Our key findings across all the areas we inspected were as follows:

  • The practice had defined and embedded systems in place to keep people safeguarded from abuse. There was a system in place for reporting and recording significant events and staff we spoke with were aware of their responsibilities to raise and report concerns, incidents and near misses.
  • Risks to patients were assessed and well managed.
  • Clinical audits were carried out to demonstrate quality improvement and to improve patient care and treatment; results were circulated and discussed in the practice.
  • Staff assessed patients’ needs and delivered care in line with current evidence based guidance. Staff had been trained to provide them with the skills, knowledge and experience to deliver effective care and treatment
  • Patients said they were treated with compassion, dignity and respect and they were involved in their care and decisions about their treatment.
  • Information about services and how to complain was available and easy to understand. Improvements were made to the quality of care as a result of complaints and concerns.
  • All opportunities for learning from internal and external incidents were maximised.
  • The practice used innovative and proactive methods to improve patient outcomes, working with other local providers to share best practice. For example, through discussions at clinical meetings the practice had setup alerts for possible serious conditions, to support the GP with their examinations.
  • The practice worked closely with other organisations and with the local community in planning how services were provided to ensure that they meet patients’ needs. For example, the practice offered an in house counselling service.
  • The practice had good facilities and was well equipped to treat patients and meet their needs. Feedback from patients about their care was consistently positive.
  • There was a clear leadership structure and staff felt supported by management. The practice proactively sought feedback from staff and patients, which it acted on.
  • The provider was aware of and complied with the requirements of the duty of candour.
  • The practice had strong and visible clinical and managerial leadership and governance arrangements.
  • Staff worked with multidisciplinary teams to understand and meet the range and complexity of patients’ needs. We saw evidence that multidisciplinary team meetings took place every six weeks. Staff spoke positively about the team and about working at the practice.
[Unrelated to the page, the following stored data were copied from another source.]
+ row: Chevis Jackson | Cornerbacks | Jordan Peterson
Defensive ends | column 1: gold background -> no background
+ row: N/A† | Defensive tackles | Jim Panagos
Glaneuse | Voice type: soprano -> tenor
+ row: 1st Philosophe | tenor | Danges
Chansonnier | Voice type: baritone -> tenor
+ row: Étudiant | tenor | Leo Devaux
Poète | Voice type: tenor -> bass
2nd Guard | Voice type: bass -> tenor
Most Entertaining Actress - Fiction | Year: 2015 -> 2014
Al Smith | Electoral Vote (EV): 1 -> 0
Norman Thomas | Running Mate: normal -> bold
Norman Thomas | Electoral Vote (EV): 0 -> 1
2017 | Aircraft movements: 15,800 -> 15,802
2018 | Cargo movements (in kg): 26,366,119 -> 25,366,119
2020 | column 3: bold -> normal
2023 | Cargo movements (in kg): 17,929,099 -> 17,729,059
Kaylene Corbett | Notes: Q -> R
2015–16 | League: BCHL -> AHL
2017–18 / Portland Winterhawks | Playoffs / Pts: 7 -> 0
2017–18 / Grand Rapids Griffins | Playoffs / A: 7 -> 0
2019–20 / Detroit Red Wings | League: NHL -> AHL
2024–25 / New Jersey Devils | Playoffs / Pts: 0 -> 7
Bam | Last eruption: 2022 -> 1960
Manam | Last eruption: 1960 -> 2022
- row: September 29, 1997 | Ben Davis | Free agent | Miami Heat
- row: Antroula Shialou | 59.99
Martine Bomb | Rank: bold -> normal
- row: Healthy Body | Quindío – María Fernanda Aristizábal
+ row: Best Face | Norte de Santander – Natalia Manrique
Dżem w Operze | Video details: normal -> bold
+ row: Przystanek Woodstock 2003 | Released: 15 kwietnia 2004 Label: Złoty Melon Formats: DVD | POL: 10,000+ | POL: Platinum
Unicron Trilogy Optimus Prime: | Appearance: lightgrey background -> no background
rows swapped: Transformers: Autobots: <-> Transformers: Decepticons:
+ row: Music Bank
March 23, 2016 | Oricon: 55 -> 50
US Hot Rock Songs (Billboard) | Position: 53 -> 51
We saw several areas of outstanding practice including:

  • The practice has set up a dementia café every three months to support patients and their carers with the support of the patient participation group (PPG). The practice opened this up to the local community and had a positive response and is now looking to develop this further, with the support of local agencies and the practice staff who are dementia friends.
  • The practice has started a free weight clinic on a Saturday morning which was an open invitation to all patients. We saw evidence to confirm effective weight loss had been achieved.
  • As a result of incidents outside of the practice that had to come light through appraisals and discussions at clinical meetings the practice decided to set up alerts that highlight possible ‘serious conditions’. The practice has produced specific leaflets for patients so they are fully involved and aware of the possible complications and the importance of seeking medical help should any of the symptoms appear. For example, cauda equina. This is a rare but very significant and serious complication of sciatica/back pain which can result in permanent nerve damage.